Sabrina errötete. »Verheiratet.«

»Diese Worte klingen nicht nach einem Mann, der die Absicht hatte, sich das Leben zu nehmen«, stellte Adam fest.

»Mein Vater hat sich nie und nimmer das Leben genommen«, versetzte Sabrina aufbrausend und fügte etwas ruhiger hinzu: »Wollen Sie vor dem Kamin sitzen?«

Adam sah ihr zu, wie sie auf dem Sofa Platz nahm und den Rock ihres Trauerkleids ordnete. Das düstere Schwarz unterstrich ihren bleichen Teint. Sie wirkte müde und erschöpft von den erschütternden Ereignissen der letzten Tage, bemühte sich aber tapfer, Haltung zu bewahren.

Die Etikette gebot, dass er auf dem Sessel ihr gegenüber Platz nahm. Adam wusste, dass sie nichts anderes von ihm erwartete. Und er wusste auch, dass er sie erzürnen würde und konnte dennoch nicht widerstehen, sich neben sie zu setzen.
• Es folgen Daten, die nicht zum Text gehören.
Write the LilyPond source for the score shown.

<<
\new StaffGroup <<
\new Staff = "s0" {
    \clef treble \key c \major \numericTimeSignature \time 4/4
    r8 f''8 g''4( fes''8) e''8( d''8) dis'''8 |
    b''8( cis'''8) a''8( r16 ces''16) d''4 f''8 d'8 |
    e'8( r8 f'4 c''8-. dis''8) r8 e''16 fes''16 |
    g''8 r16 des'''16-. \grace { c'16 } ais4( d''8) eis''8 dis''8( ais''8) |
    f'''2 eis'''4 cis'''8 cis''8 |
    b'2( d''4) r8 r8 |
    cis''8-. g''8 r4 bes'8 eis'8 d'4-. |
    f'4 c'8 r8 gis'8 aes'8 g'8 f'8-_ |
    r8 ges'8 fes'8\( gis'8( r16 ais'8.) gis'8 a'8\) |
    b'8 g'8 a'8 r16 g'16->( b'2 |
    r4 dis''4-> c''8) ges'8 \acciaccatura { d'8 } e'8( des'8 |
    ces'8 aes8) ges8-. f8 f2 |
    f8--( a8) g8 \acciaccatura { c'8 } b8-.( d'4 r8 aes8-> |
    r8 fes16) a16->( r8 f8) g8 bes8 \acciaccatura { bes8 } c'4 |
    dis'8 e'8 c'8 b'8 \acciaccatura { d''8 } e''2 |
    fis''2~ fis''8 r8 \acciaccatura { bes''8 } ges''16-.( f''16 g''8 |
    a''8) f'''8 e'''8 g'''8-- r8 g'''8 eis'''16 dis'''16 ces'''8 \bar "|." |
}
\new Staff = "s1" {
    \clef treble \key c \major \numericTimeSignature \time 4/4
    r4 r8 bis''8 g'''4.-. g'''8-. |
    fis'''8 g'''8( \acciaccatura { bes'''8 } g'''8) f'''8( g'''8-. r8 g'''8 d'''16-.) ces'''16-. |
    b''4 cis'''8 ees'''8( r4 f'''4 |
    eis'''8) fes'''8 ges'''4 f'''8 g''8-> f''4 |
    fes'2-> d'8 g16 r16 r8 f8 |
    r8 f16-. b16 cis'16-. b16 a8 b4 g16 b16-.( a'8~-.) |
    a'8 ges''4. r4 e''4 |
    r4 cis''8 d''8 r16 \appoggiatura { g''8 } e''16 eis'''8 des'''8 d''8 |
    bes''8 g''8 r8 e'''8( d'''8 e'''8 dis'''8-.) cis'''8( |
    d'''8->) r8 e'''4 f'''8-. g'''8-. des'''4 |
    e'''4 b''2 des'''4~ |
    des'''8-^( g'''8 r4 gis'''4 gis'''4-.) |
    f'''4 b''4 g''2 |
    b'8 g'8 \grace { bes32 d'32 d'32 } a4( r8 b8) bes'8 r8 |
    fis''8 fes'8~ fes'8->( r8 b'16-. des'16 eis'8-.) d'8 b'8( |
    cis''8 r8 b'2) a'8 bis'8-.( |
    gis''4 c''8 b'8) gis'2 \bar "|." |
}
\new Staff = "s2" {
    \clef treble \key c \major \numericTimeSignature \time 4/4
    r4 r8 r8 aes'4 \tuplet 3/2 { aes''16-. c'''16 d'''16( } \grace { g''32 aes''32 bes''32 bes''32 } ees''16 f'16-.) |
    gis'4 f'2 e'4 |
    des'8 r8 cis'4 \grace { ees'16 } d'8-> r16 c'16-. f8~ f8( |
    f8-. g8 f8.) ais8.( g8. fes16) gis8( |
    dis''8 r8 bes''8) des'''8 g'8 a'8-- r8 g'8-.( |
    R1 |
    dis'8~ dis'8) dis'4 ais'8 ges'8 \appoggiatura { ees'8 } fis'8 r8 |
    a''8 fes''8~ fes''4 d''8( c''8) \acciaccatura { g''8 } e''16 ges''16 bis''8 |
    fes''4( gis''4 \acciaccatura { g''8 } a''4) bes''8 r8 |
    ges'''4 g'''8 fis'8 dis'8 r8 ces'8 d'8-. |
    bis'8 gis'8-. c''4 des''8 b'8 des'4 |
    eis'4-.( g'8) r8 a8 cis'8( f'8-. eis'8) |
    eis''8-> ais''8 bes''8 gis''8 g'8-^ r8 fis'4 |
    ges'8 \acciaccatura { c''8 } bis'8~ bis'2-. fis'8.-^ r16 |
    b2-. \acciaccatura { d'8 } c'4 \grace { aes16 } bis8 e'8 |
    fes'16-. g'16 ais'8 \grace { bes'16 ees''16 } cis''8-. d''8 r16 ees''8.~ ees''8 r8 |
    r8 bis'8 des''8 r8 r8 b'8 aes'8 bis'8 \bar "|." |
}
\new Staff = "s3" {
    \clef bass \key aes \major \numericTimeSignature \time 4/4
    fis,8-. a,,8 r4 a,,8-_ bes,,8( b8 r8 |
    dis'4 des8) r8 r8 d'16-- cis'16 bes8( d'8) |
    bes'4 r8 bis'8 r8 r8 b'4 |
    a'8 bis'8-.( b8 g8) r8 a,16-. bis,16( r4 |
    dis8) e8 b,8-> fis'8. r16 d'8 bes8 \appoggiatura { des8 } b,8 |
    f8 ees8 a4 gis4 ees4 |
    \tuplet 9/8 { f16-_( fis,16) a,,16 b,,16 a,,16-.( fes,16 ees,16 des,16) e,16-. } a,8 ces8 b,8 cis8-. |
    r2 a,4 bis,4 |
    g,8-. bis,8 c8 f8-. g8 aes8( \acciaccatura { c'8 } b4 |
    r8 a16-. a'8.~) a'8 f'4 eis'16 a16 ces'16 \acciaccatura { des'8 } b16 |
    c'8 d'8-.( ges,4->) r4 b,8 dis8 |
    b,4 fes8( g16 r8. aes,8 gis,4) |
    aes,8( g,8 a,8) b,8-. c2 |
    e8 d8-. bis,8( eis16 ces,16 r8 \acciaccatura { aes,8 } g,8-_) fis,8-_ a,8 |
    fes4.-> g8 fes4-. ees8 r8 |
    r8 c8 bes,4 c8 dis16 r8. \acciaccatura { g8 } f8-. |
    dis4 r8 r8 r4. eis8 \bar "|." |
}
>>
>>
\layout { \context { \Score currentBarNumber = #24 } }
Sie übte eine anziehende Wirkung auf ihn aus wie nie eine Frau zuvor.

Adam setzte sich auf das Sofa neben sie, so nah, dass seine Reithosen ihren Rock steiften. Er lächelte, als Sabrina mit entsetzter Miene zu ihm herumfuhr.

Im nächsten Augenblick war sie aufgesprungen und stellte ihn erzürnt zur Rede: »Mögen die Sitten in London sich gelockert haben, wir auf dem Lande achten nach wie vor auf Etikette und Anstand. Es schickt sich nicht, sich so nah zu mir zu setzen, zumal wir uns kaum kennen.« Damit nahm sie pikiert auf dem Sessel Platz.